--- Aufgabe ---
Schreiben Sie aus dem Text zum Gesundheitsnetz im Simmental-Saanenland die Passage von „Gemäss Versorgungsplanung 2011–2014“ bis „ist ein Gesundheitsnetz?“ wörtlich ab.

--- Seitenauszug ---
Der Verwaltungsrat der Spital STS AG wird im Auftrag und in Zusammenarbeit mit der GEF die entsprechenden Konzeptarbeiten sofort einleiten. Die Inbetriebnahme des Gesundheitsnetzes ist für Sommer 2013 geplant, damit dieses sich in den Strukturen und Abläufen rasch etabliert.

Gemäss Versorgungsplanung 2011–2014 des Kantons kann die Spital STS AG ihren Versorgungsauftrag auch ohne ein stationäres Angebot in der Region erfüllen. Im Pilotprojekt wird die GEF während des Betriebes des verbleibenden Akutspitals die Möglichkeiten, die Grenzen und die praktische Notwendigkeit einer stationären Versorgung im Raum Simmental-Saanenland im Detail evaluieren. Falls diese Evaluation und die Ergebnisse des Pilotprojektes aufzeigen, dass die Ziele der Versorgungsplanung 2011–2014 langfristig nur mit einer stationären Versorgung vor Ort zu erreichen sind, wird die GEF aufgrund der Fakten die Übernahme allfälliger ungedeckten Kosten prüfen.

Was ist ein Gesundheitsnetz?

--- Ausgewählte Datensätze ---
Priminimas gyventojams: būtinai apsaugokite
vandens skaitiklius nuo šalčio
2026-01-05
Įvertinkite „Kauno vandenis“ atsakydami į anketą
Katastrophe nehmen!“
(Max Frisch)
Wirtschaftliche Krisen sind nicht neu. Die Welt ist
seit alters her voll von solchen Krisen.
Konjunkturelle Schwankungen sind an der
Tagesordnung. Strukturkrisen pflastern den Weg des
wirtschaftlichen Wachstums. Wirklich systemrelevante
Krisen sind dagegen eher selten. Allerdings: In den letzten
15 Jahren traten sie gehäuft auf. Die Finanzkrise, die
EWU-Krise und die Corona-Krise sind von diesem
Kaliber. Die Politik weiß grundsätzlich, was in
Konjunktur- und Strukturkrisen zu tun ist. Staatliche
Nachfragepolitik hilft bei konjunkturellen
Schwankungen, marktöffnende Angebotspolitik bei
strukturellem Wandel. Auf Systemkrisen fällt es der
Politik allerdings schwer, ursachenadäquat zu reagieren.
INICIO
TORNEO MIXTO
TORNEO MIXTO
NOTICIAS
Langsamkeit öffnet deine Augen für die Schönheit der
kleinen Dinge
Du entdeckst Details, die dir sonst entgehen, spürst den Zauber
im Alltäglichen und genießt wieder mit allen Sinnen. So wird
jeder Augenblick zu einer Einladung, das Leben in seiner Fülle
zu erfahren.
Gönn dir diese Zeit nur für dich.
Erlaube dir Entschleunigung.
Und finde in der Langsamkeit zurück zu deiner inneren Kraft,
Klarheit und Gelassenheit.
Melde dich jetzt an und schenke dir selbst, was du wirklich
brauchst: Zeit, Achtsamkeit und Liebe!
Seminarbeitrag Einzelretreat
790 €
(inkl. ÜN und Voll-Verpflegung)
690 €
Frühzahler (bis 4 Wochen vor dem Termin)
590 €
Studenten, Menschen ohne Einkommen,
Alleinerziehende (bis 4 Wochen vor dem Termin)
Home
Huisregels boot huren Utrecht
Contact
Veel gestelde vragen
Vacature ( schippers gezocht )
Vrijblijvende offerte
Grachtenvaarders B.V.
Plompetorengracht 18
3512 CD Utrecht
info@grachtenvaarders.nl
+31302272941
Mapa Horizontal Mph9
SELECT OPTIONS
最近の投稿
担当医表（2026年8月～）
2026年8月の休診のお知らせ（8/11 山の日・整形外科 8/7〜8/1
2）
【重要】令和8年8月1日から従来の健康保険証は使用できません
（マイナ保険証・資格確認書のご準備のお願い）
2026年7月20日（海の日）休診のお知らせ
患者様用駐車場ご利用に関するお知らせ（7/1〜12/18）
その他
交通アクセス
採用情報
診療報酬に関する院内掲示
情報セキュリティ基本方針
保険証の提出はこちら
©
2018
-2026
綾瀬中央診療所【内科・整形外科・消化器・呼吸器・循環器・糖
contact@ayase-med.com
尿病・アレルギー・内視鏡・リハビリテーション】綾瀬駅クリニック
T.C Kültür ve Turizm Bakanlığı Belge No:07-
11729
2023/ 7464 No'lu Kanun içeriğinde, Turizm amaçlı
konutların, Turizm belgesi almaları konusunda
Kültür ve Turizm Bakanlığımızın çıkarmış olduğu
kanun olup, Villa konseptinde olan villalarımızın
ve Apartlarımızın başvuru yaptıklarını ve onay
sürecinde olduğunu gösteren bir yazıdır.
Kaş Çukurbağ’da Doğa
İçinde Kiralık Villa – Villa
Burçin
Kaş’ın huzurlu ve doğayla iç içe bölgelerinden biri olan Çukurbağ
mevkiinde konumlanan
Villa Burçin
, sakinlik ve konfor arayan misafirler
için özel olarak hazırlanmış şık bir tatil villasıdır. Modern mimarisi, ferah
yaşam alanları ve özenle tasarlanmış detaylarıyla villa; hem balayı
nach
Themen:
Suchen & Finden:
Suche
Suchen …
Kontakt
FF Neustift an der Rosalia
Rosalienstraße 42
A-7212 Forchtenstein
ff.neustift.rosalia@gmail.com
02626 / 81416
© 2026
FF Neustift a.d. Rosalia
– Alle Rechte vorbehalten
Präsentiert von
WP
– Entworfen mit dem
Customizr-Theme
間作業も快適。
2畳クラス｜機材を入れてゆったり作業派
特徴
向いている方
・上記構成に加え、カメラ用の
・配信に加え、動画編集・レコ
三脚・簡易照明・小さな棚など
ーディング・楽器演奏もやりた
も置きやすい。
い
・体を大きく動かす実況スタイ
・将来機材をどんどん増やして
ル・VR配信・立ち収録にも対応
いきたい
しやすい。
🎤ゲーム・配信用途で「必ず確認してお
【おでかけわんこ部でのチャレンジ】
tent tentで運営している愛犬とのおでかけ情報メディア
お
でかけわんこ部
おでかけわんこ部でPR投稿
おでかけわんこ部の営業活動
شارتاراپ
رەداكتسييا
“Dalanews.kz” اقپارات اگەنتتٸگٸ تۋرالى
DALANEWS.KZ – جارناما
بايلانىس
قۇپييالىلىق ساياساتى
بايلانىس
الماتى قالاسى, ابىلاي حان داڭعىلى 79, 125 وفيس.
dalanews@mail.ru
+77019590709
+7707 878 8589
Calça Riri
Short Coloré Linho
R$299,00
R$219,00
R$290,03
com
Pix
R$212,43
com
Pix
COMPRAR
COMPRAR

--- Lösung ---
Gemäss Versorgungsplanung 2011–2014 des Kantons kann die Spital STS AG ihren Versorgungsauftrag auch ohne ein stationäres Angebot in der Region erfüllen. Im Pilotprojekt wird die GEF während des Betriebes des verbleibenden Akutspitals die Möglichkeiten, die Grenzen und die praktische Notwendigkeit einer stationären Versorgung im Raum Simmental-Saanenland im Detail evaluieren. Falls diese Evaluation und die Ergebnisse des Pilotprojektes aufzeigen, dass die Ziele der Versorgungsplanung 2011–2014 langfristig nur mit einer stationären Versorgung vor Ort zu erreichen sind, wird die GEF aufgrund der Fakten die Übernahme allfälliger ungedeckten Kosten prüfen.

Was ist ein Gesundheitsnetz?